Drought can have long term effects on landscape plants. The following is some information on the subject.
Long-Term Effects of Drought
When an area has repeated dry periods, even if lack of rain occurs during different seasons, the long-term effects are substantial:
• Plants show increased susceptibility to diseases and insects. Typical examples of pest problems on vulnerable plants include Botryosphaeria cankers and Phomopsis cankers on redbud and Rhododendron; white pine decline; Armillaria root rot on many plants; Verticillium wilt on maples; pine wilt nematode; and borers on birches, oaks, dogwoods, chestnuts, and hornbeams.
• Plants show increased susceptibility to winter injury. Cold injury takes several forms:
— Black heart in stems of trees and shrubs
— Sun scald and frost splitting of tree trunks
— Winter burn of conifer foliage
— Dieback of overwintering broad-leaved plants.
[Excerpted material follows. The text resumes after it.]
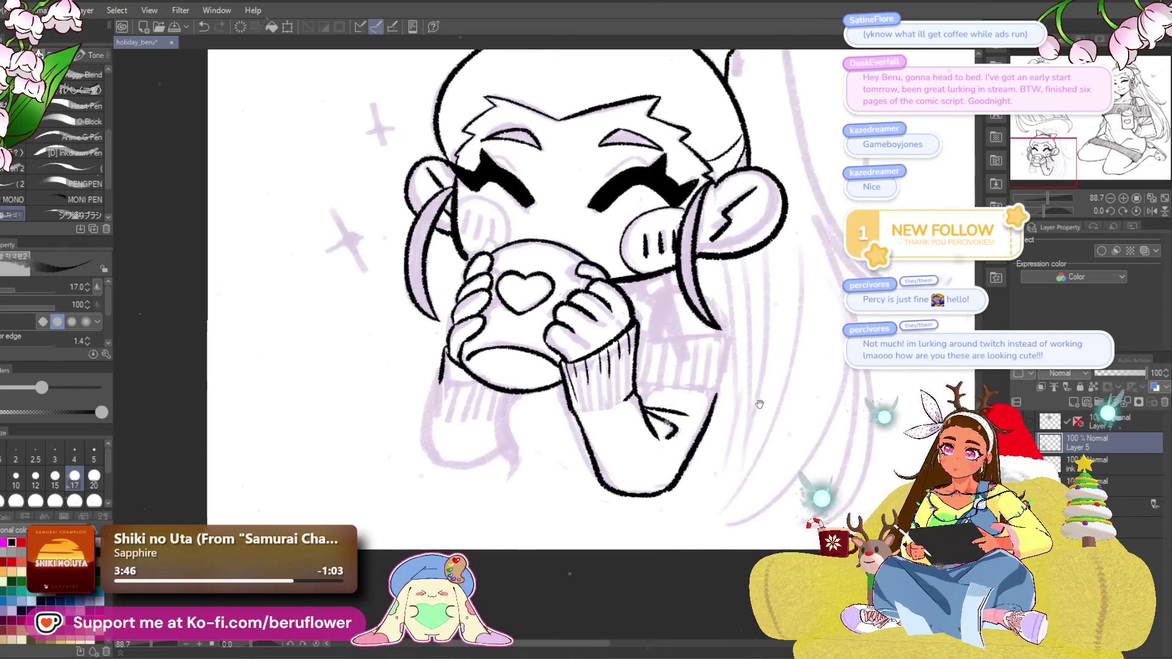
scroll(741, 409, "up", 3)
scroll(663, 461, "up", 3)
Plants can be injured or totally killed by low temperatures at any time of year, but especially in spring and autumn, in the coldest part of winter, and when low temperatures follow warm winter periods.
• Plants can go into decline and die. Because plant food reserves needed to leaf out or regrow the following spring are reduced each time there is a drought, repeated drought can start the process of plant decline, potentially leading to death. Injuries and pests can speed up this process.
Information in part from "How Dry Seasons Affect Landscape Plants" from Mary L. Witt, Robert Geneve, John R. Hartman, Kenneth Wells, and Robert E. McNiel, University of Kentucky, Cooperative Extension.